The long tail nobody tweets about

The mystery crash was fixed in May’s second week. The reliability work was not done for another three weeks, and the long tail is where the durable lessons live. Between 2026-05-26 and 05-27 a recovery wave landed: readiness recovered from cached sidecars (commit 83adab4), wedged starts recovered (6d4cc7e), duplicate launches attached to a runtime that was still starting instead of racing it (44ba4e2), stalled relaunches prevented (33aa006), and the runtime preserved during workspace recovery (a504ac0).

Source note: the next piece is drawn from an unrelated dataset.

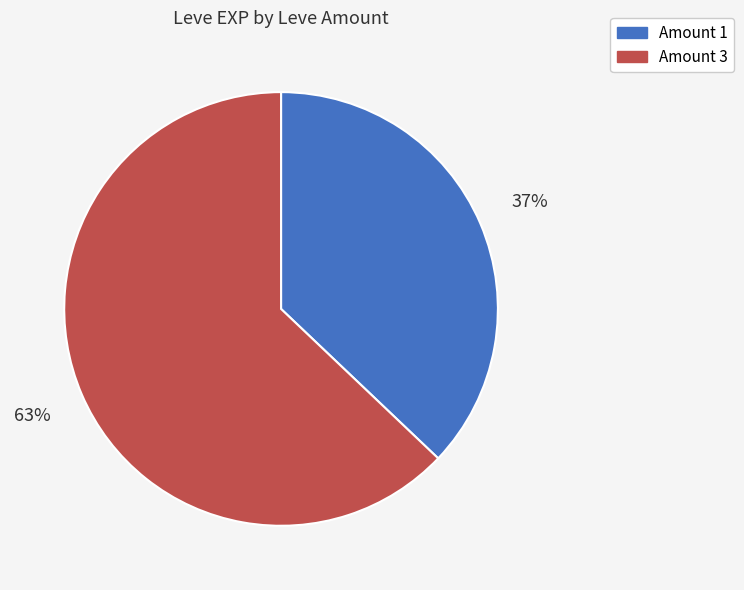

To the nearest percent, what is the average slice percentage?

50%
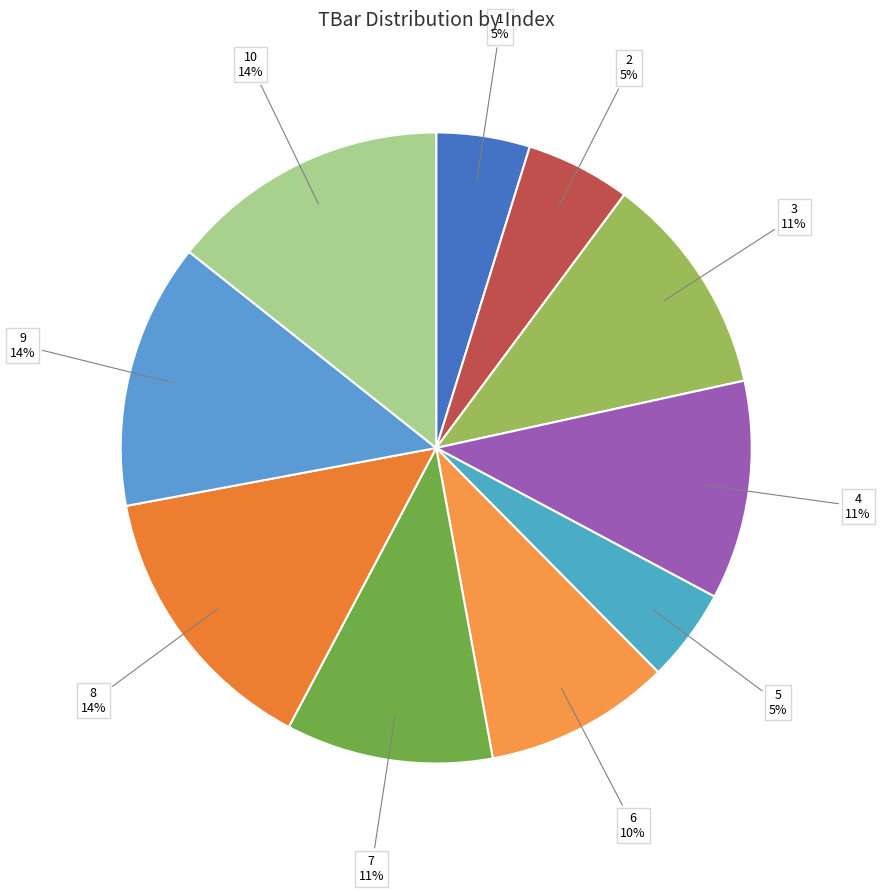

Rank the categories by value from highest to lowest.

8, 10, 9, 3, 4, 7, 6, 2, 1, 5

The same window made the cache trustworthy offline (commits 6926092, c66ba75), added tests for the cache state metadata itself (614ed22), and pinned the runtime to v0.18.4 with startup hardening (commit 3567baf, 2026-05-27). Every one of those commits is a small answer to the same question: what does the app do when the happy path has already failed?

What counts as fixed

The release gate for this work was never “the window opens”. The proof list we hold Studio to:

  • frontend build passes, Rust tests and clippy pass
  • the runtime reports status: running from the materialized cache
  • Codex completes a live Studio session, and so does Claude Code
  • quit and restart leave no unmanaged sidecars behind

The lesson I keep from this arc: in an agent app, process lifecycle is product code. Launch, spawn, attach, and quit are features users feel on the first run, and they fail in OS-shaped ways that no amount of UI care can mask. We got a stable app the week we started treating the sidecar with the same seriousness as the interface, and the crash never came back.